07/08/2025
At the summit of Cerro Pachón, one of Earth’s most powerful telescopes is now capturing some of the oldest light in the universe.
https://theatln.tc/GC2PAv7m
“This ridge, on the edge of the Atacama Desert in Chile, some 9,000 feet above sea level, is now home to three of the world’s most powerful telescopes,” including the Vera C. Rubin Observatory, writes Michael Jones McKean, the observatory’s artist in residence. “It’s also probably one of the most unforgiving locations in the world to try to build anything, let alone something as complex as an observatory. Yet these same conditions—distance from anthropogenic light sources, a mountainous altitude above the cloud line, a crisp desert atmosphere—provide the baselines for Rubin to access the faintest of faint celestial objects.”
“Rubin is what’s called a ‘survey telescope,’ making its principal artifact a map,” McKean continues. “In this case, the most elaborate, 4-D, data-dense, Borgesian map of the cosmos in motion that humans at this moment conceivably can make. It will catalog 37 billion discrete astronomical objects, revisiting them every three nights again and again, for 10 years.”
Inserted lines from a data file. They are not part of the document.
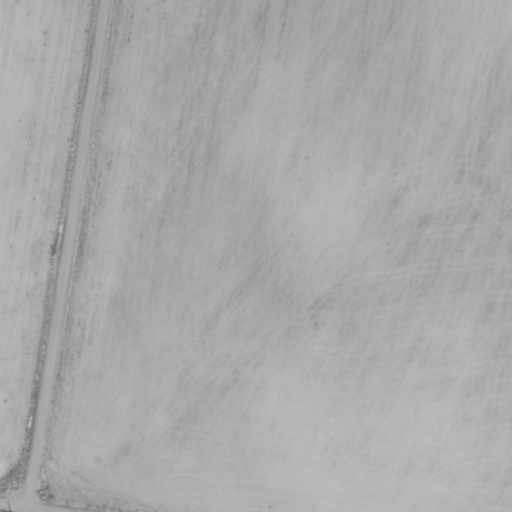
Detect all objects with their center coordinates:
crop: (33, 190)
road: (68, 254)
crop: (293, 263)
road: (23, 508)
road: (28, 510)
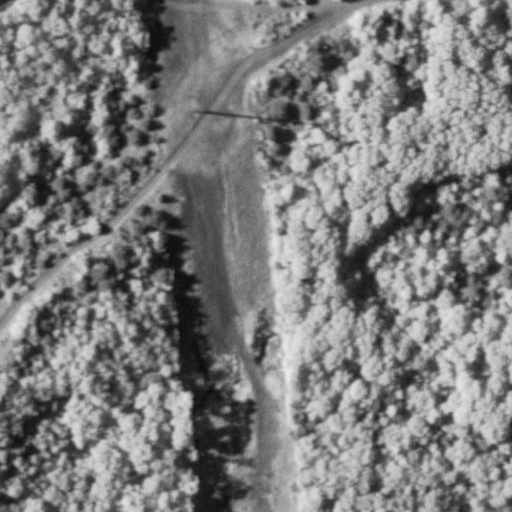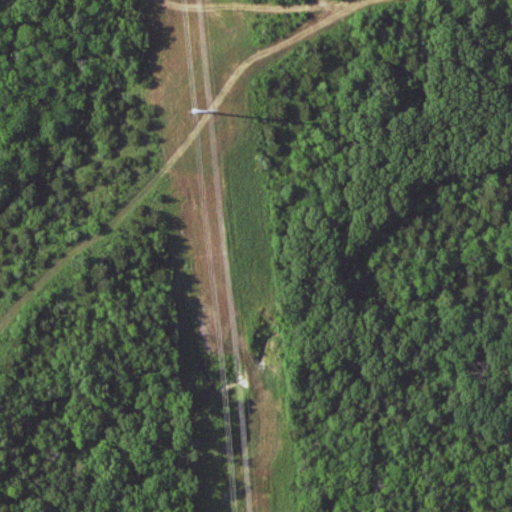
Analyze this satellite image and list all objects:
power tower: (196, 111)
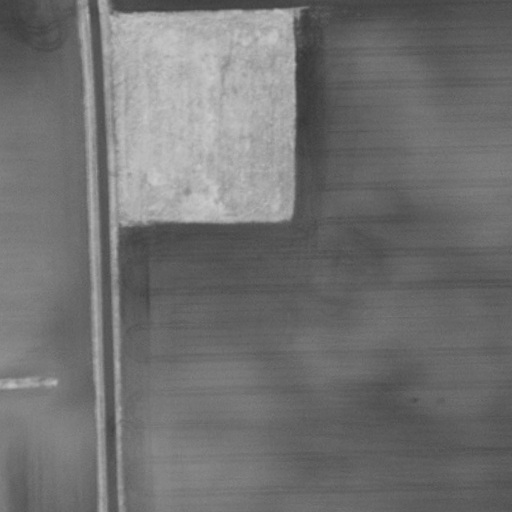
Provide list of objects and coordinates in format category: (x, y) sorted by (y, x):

The first mind-bending images taken by the observatory were released this week in the tradition of “first light,” a new observatory’s ceremonial opening. “The images represent a decades-long effort by a globally dispersed team of astrophysicists, data scientists, engineers, administrators, machinists, welders, bus drivers, cooks, and thousands of others completing one of the most sophisticated objects that humans have ever built,” McKean writes.